Oltre il ridicolo, ora si chiedono se chiamare la Meloni “il premier” o “la premier”: morbosità boldriniane
Ma guarda un po’ che problemi. Di fronte alla grandi sfide che l’attendono, è il retropensiero boldriniano ad arrovellare linguisti e non solo su come definire Giorgia Meloni. Qualora ricevesse l’incarico di formare il nuovo governo come chiamarla? Il premier o la premier? Prima ministra o primo ministro? È il quesito “epocale” che dal servizio pubblico, a Rai Radio1, a Un Giorno da Pecora, è stato rivolto nientemeno che al presidente dell’Accademia della Crusca, Claudio Marazzini. «La premier invece che il premier. E prima ministra e non primo ministro», risponde lo studioso, salvo poi andare al concreto: «Ma sarà lei, in caso, a decidere come preferisce esser chiamata». Naturalmente questo è l’ultimo dei problemi che si sta ponendo Giorgia Meloni.
Morbosità boldriane: Meloni, la premier o il premier?
Alle prese con ben altre questioni che come governo dovrà affrontare- Mef, finaziaria, caro bollette, energia- l’accanimento linguistico non turberà la leader di FdI. E’ tema tipicamente di sinistra, che vuole insegnarci come parlare e che va imponendo schwa e asterischi. La declinazione al femminile di molti aggettivi e funzioni non risolverà i problemi che la Meloni intende risolvere con i fatti e non con le parole. Queste quisquilie da retrogusto boldriniano sono attenzionate invece da chi morbosamente attende di attaccarsi a qualunque espressione parlata o scritta, ora che l’intellighenzia ha a che fare con il successo di una donna di destra. E già si sono avute le prime avvisaglie. Ieri Repubblica ha praticamente “processato” le singole parole pronunciate dalla leader di FdI dopo la vottira di FdI, in un articolo sconcertante.

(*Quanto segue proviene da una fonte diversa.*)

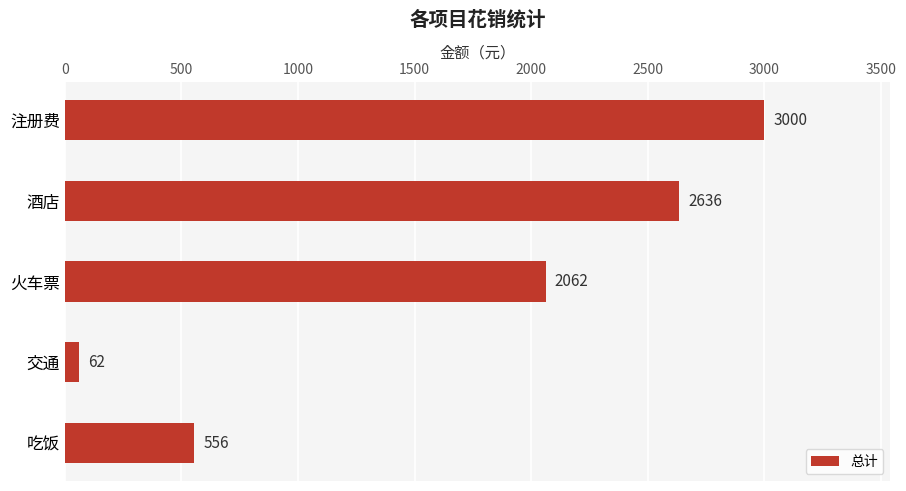

Are the bars grouped side by side (vs. stacked)?

No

Il linguaggio della Meloni sotto la lente d’ingrandimento
Per gli italiani ormai smaliziati e concreti il come definire Giorgia Meloni importa meno che niente, probabilmente. Il voto degli elettori le ha affidato ben altri compiti. E questioni di lana caprina le lasciano volentieri alla Boldrini e alla Murgia, se avranno qualcosa da eccepire. Un dato è certo: al di là della irrilevanza o meno della questione delle funzioni declinate al femminile, c’è da aspettarsi che anche parole “molto neutre che sicuramente Giorgia Meloni userà verranno subito messe sotto la lente. Se userà «patria», termine che sta ovviamente anche nella Costituzione, verrà visto subito come un richiamo a chissà quale nazionalismo. Con «nazione», «esercito» o «confine» potremmo essere già alla certificazione di ritorno al linguaggio tetragono del Ventennio”, scherza ma non troppo il commento del Giornale. Hanno già iniziato, del resto.